Problem requirements:
Each line below with the word "Corra" needs to be copied.

##### Material for the task

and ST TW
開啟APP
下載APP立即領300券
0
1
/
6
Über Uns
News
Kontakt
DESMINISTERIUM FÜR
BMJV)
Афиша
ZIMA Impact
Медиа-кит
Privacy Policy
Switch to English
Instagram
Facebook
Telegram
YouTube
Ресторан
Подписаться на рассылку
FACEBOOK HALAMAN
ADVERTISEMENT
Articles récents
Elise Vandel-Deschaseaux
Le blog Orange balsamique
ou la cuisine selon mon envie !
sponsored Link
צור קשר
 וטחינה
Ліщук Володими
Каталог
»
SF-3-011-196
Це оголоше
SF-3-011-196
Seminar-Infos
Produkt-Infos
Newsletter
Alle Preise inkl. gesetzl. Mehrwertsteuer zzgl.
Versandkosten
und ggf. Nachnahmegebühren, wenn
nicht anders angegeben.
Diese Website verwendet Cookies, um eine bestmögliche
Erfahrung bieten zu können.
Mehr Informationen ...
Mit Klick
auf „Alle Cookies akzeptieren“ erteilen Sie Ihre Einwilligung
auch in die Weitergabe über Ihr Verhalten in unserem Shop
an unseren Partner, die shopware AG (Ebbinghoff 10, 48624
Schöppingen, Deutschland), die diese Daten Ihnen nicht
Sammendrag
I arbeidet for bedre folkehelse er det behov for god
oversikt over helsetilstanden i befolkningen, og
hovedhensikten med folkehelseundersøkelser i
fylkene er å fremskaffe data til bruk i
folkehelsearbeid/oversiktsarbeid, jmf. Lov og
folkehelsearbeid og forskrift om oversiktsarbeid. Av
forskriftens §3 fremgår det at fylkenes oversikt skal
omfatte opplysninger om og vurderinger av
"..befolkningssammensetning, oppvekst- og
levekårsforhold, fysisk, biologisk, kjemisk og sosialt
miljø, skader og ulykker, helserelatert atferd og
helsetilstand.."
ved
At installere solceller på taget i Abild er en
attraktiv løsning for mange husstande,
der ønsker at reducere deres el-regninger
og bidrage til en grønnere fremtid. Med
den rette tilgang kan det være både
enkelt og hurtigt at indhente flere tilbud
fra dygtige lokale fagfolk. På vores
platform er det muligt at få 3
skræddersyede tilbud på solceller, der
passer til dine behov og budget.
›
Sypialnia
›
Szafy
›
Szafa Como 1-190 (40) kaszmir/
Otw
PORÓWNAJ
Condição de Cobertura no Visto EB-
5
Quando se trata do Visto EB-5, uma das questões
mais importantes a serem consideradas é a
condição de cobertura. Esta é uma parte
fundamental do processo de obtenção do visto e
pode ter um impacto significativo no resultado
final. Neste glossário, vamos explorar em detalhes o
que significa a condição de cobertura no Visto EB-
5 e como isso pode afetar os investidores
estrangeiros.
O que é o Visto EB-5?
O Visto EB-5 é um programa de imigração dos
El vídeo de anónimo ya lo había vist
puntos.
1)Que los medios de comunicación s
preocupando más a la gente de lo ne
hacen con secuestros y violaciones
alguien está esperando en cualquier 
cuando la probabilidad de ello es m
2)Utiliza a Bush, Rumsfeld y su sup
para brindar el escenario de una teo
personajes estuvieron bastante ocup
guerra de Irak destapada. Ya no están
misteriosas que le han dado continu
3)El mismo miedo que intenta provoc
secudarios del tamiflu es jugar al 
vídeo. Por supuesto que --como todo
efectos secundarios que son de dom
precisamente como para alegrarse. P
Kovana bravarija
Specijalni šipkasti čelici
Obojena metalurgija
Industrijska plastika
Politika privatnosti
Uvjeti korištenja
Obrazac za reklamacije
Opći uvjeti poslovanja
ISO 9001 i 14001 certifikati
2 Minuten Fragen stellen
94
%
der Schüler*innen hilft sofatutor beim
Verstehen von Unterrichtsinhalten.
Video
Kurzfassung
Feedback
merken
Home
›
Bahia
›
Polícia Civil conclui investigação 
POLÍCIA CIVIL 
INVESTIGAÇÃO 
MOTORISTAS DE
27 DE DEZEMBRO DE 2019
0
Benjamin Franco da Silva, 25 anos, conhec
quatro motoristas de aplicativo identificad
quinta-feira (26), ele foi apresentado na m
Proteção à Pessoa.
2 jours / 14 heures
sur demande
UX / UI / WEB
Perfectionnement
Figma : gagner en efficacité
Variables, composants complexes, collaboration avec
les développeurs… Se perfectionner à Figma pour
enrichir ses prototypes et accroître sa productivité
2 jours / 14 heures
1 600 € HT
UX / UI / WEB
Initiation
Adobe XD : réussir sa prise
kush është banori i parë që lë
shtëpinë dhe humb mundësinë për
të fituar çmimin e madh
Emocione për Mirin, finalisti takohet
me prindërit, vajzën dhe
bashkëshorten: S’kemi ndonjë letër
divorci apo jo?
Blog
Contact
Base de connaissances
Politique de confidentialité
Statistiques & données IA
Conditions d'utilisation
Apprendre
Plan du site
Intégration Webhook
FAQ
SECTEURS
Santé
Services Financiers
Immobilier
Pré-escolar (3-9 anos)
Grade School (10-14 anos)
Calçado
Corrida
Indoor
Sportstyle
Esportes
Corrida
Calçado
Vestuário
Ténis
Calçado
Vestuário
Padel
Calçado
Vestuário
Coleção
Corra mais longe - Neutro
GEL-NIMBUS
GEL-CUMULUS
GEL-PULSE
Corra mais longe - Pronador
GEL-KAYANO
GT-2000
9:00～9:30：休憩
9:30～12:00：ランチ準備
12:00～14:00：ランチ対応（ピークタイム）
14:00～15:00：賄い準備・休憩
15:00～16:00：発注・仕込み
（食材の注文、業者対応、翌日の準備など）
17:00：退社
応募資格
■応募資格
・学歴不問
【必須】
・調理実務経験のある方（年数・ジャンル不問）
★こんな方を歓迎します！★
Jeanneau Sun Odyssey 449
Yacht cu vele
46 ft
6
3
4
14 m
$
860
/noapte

##########

Your solution:
Corra mais longe - Neutro
Corra mais longe - Pronador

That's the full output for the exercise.